During the second year, parents should continue to monitor any changes in a child’s development.
Candice L. Grotsky, Au.D., a Cigna audiologist who practices at the Stapley Hearing Center in Mesa, says that by twelve months to two years, children should still be turning to sounds from either side and “look up or down” for a sound if it comes above or below them.
They get better at “localizing” or turning directly to a sound the older they get assuming hearing is normal and there are no developmental delays, she adds.
Grotsky says that in toddlers, hearing loss is often caused by ear infections. She says that most parents seem to know “when something is wrong” and bring their child in for testing.

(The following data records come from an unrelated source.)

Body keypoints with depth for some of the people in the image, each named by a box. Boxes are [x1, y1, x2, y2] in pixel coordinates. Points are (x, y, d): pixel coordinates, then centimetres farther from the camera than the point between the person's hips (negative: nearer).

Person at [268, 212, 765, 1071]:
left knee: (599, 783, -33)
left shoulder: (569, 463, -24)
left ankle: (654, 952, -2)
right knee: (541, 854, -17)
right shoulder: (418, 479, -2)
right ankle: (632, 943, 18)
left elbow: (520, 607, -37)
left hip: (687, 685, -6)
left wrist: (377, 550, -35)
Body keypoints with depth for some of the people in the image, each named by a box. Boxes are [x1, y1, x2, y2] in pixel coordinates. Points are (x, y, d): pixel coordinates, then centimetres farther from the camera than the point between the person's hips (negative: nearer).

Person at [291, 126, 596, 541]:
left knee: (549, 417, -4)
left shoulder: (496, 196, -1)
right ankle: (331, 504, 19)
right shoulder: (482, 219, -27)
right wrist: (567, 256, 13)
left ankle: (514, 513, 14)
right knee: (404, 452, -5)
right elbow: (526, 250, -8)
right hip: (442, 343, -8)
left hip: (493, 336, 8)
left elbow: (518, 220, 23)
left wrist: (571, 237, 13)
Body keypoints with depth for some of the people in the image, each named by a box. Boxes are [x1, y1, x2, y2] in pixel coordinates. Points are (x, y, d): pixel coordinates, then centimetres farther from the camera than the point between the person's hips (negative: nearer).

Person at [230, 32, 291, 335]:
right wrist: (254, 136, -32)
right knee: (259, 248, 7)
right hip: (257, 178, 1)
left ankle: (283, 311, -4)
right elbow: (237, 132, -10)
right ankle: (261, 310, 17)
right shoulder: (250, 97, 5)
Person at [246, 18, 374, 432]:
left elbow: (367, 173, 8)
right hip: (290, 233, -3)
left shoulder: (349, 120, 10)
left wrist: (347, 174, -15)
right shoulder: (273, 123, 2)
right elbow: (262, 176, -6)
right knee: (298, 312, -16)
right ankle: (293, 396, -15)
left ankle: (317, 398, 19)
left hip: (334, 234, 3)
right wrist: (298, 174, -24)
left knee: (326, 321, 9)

“Maybe speech is delayed or mushy sounding, maybe speech was progressing well and all of a sudden stopped or regressed,” she says. ” Sometimes the child doesn’t respond if you are behind them and make a sound or noise. These are all clues that hearing loss could be present.”
Grotsky says that most of those children in the age range of 2-4 years that she sees are coming in for the first time — and it is usually a speech delay that prompts parents to seek testing.
If you suspect for any reason that your child — at any age — is having difficulty hearing or seems to be delayed in speech or in any other area, talk to your child’s physician.